I really do like this time of the year and it is not because I like getting up early on dark mornings or enjoy the bitter cold mornings of Ramsgate Station. It is just that I am looking forward to the wintry changes in the weather that will have an effect on our coastline turning up lots of interesting things to be found. I suppose in all the years I have combed Thanet's beaches the period between November and March does account for over most of my finds.
Last year between November and March I concentrated most of my efforts around Ramsgate with the occasional search at Margate when the weather conditions have been favourable. It is amazing just how different the Margate and Ramsgate coastlines are for finding things. Margate is like a well preserved time capsule of history with coastal erosion and shifting sands unearthing the towns historical and seaside past which I have no problem finding things when conditions allow, but then I have focused on Margate for over 40 years and I have well researched the town's history and found over 10,000 items in that period.

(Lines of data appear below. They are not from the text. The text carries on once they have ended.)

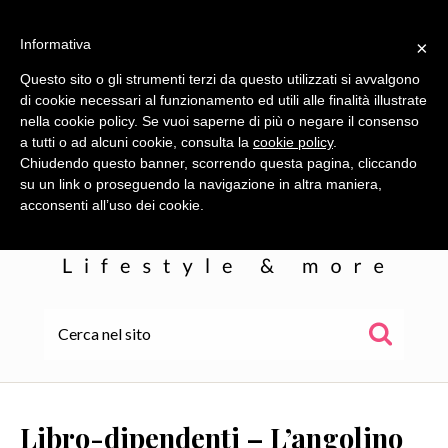
Informativa
×
Questo sito o gli strumenti terzi da questo utilizzati si avvalgono
di cookie necessari al funzionamento ed utili alle finalità illustrate
nella cookie policy. Se vuoi saperne di più o negare il consenso
a tutti o ad alcuni cookie, consulta la
cookie policy
.
Chiudendo questo banner, scorrendo questa pagina, cliccando
su un link o proseguendo la navigazione in altra maniera,
acconsenti all’uso dei cookie.
HOME
ALE
Libro-dipendenti – L’angolino
WOR(L)DS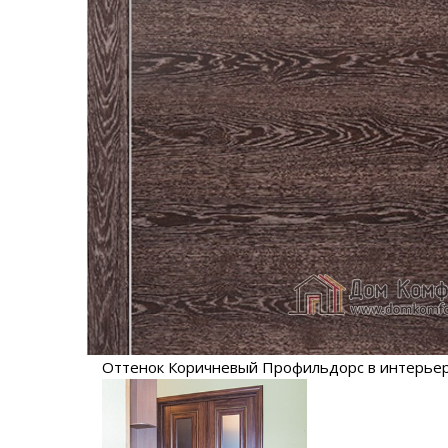
Оттенок Коричневый Профильдорс в интерье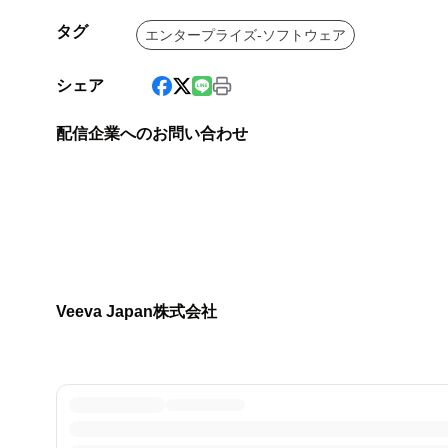
タグ
エンタープライズ-ソフトウェア
シェア
配信企業へのお問い合わせ
Veeva Japan株式会社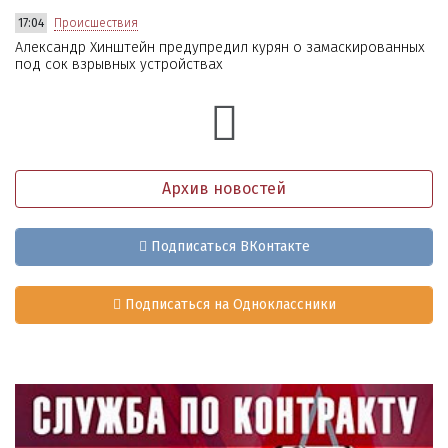
17:04
Происшествия
Александр Хинштейн предупредил курян о замаскированных
под сок взрывных устройствах
Архив новостей
Подписаться ВКонтакте
Подписаться на Одноклассники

Ramsgate on the overhand I am finding a harder nut to crack with its volatile beaches of constantly shifting sands and very little preserved and buried in its sands. During the early 1980's there was a amazing loss of sand on Ramsgate main sands exposing features that have never been seen in living memory before. There were some interesting finds then, mostly coins which were in poor condition and a discovery of a wreck of a customs cutter out off the East Pier.
In the few years that I have worked the Ramsgate beaches I have found that the majority of interesting items are not buried beneath my feet like Margate. They come in off the tide from the seabed offshore which makes the beachcombing more unpredictable and a bit of a challenge. The Western Undercliff and Pegwell Bay has probably the best range of natural history specimens to be found than anywhere else in Thanet and this year I did find my first pieces of Chinese mitten crab.
Today I gave Margate a look, finding a unidentifiable animal tooth, some clay pipe stems and two very old glass bottle necks which is not a bad start to the season.